Die Ärzte sind, man konnte es der Stellungsnahme der FMH zur IV-Revision 6b entnehmen, oft nicht besonders gut zu sprechen auf die IV. So auch Dr. M. Huber aus Rothenthurm, dessen Leserbrief in der schweizerischen Ärztezeitung vom 13. 4. 2011 erschien und folgendermassen lautet:

Der Tatbestand ist schnell erzählt: Ein findiger Detektiv «entlarvt» einen potentiellen IV-Betrüger. Die flinke IV suspendiert sofort die Rente – es bezahlt jetzt die Fürsorge – und veranlasst eine Begutachtung.

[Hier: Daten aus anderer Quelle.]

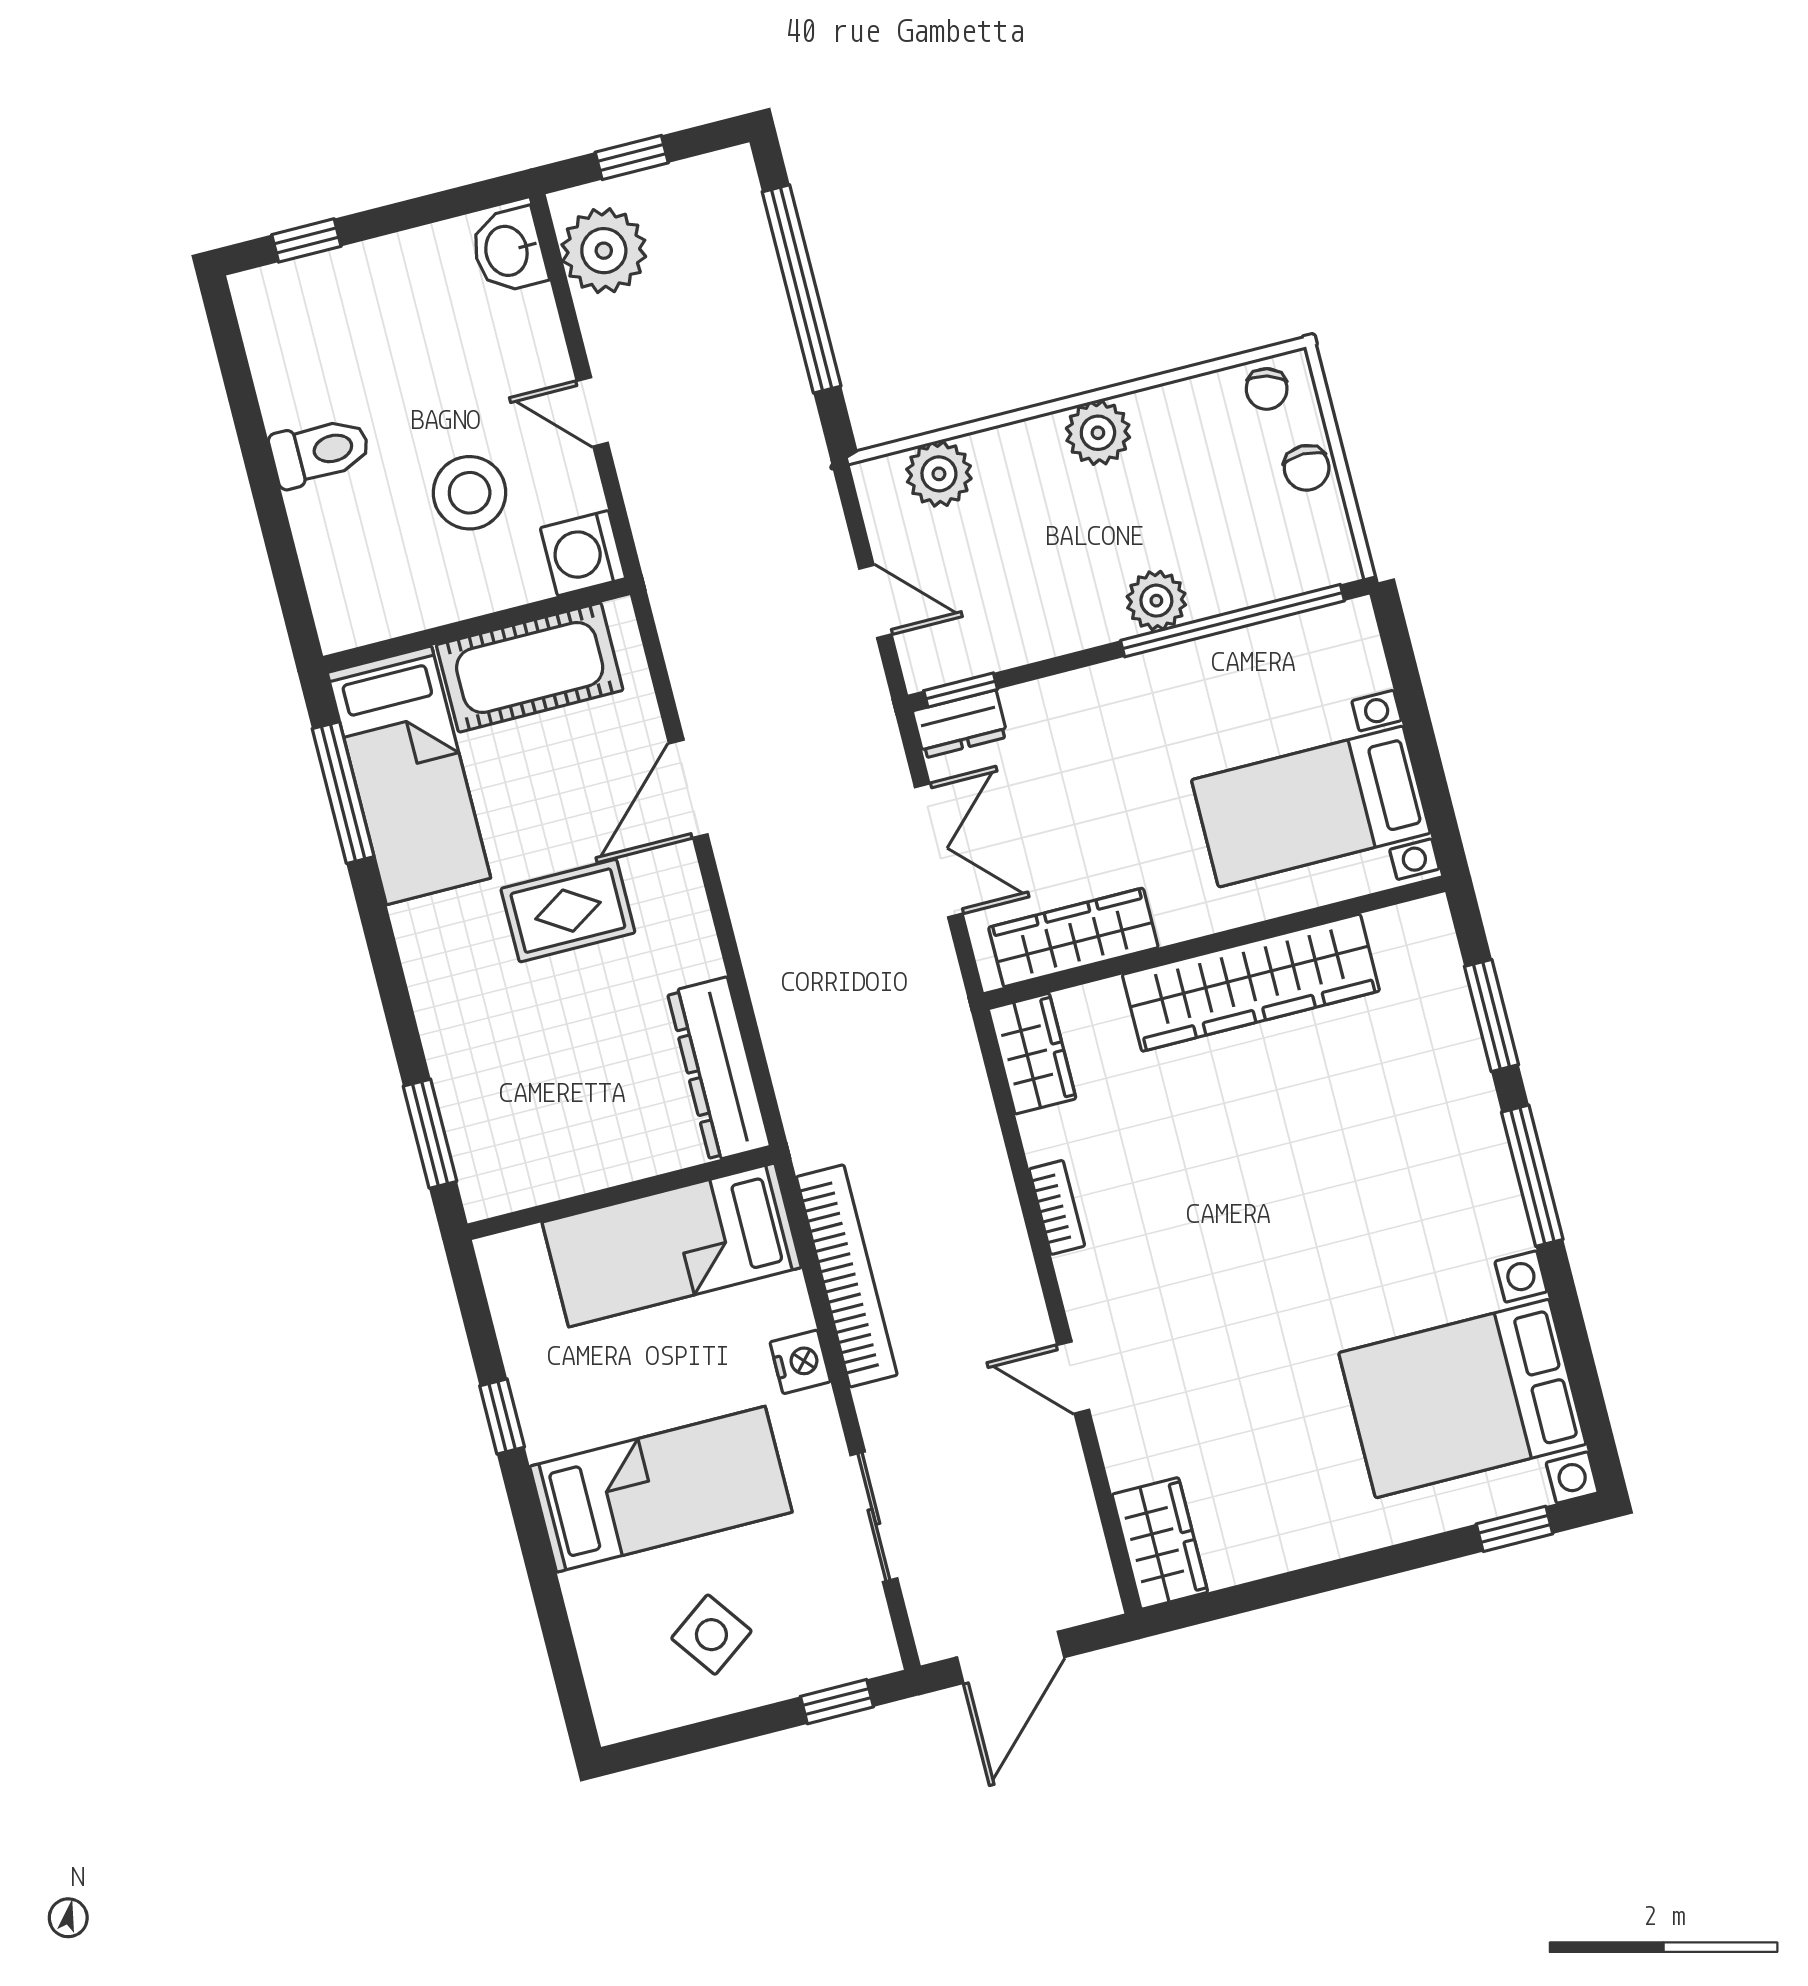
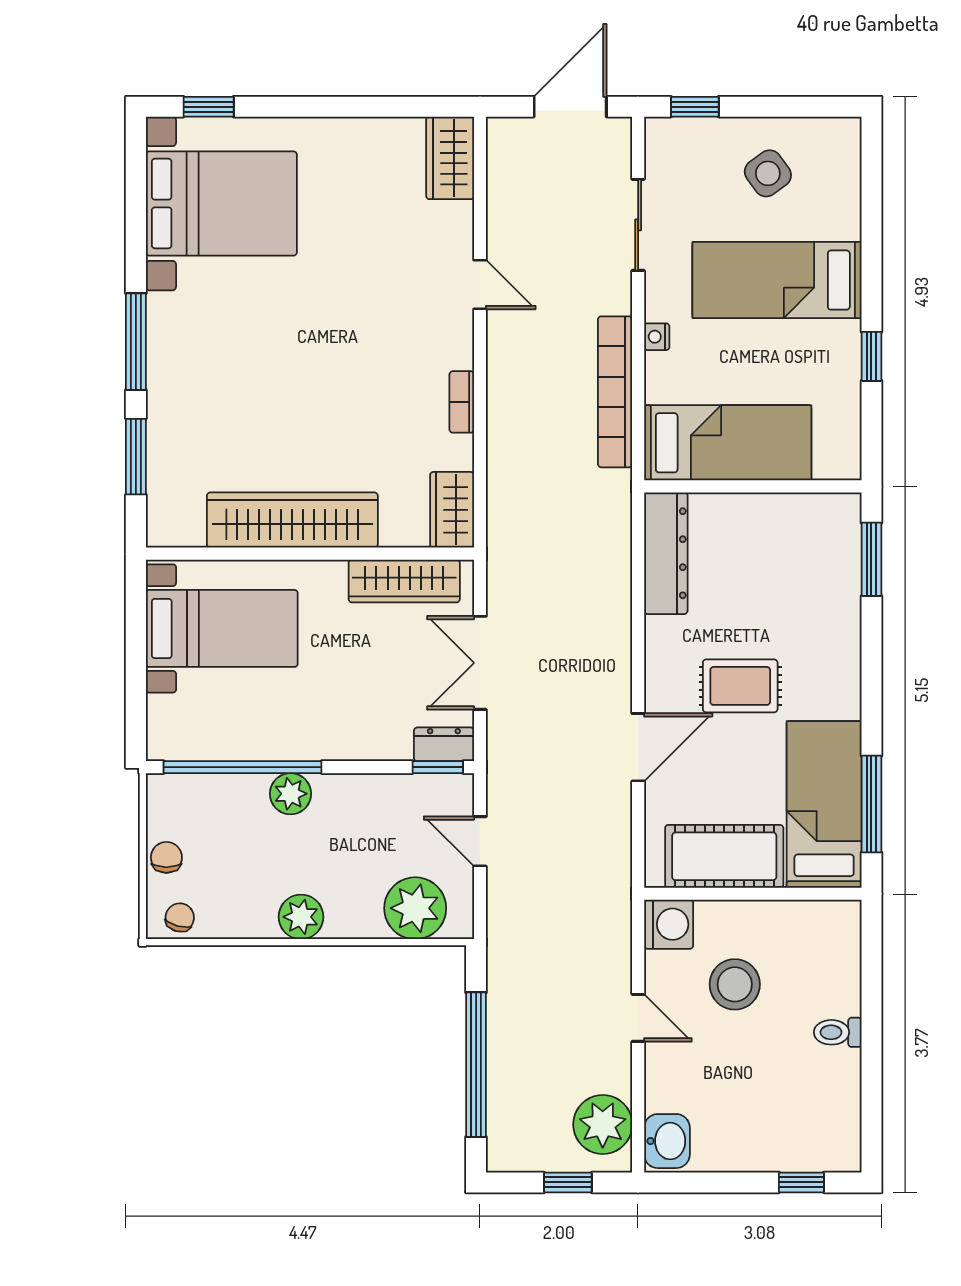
toilet: (320, 452) -> (838, 1032), width x0.73, depth x0.72
plant: (939, 474) -> (415, 908), width x1.36, depth x1.36
nightstand: (800, 1362) -> (657, 337), width x0.72, depth x0.74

Der «Betrüger» wird im November 2010 von einem versicherungsgesponserten Begutachtungsinstitut in Basel beurteilt. Und jetzt? Funkstille! Fünf Monate später immer noch kein Gutachten.
Was treiben die Gutachter? Sinnieren sie Tag und Nacht über ihre Befunde oder wird das Gutachten, einem Stück Fleisch entsprechend in eine Beize gelegt, damit es ein der IV genehmes «Geschmäckle» annimmt? Was tut die flinke IV? Sie wartet – die Fürsorge bezahlt ja.
Einzelfall? In einem vergleichbaren Fall, diesmal beurteilt durch ein famoses Gutachterinstitut am unteren Ende des Emmentals, fand die Begutachtung bereits im September 2010 statt. Auch hier Funkstille.
Flinke IV? Faule Gutachter? Faule Gutachten?

Dr. M. Huber, Rothenthurm

PS: Fast hätte auch ich es vergessen: Es geht beim ganzen Verfahren um Menschen und ihre Familien.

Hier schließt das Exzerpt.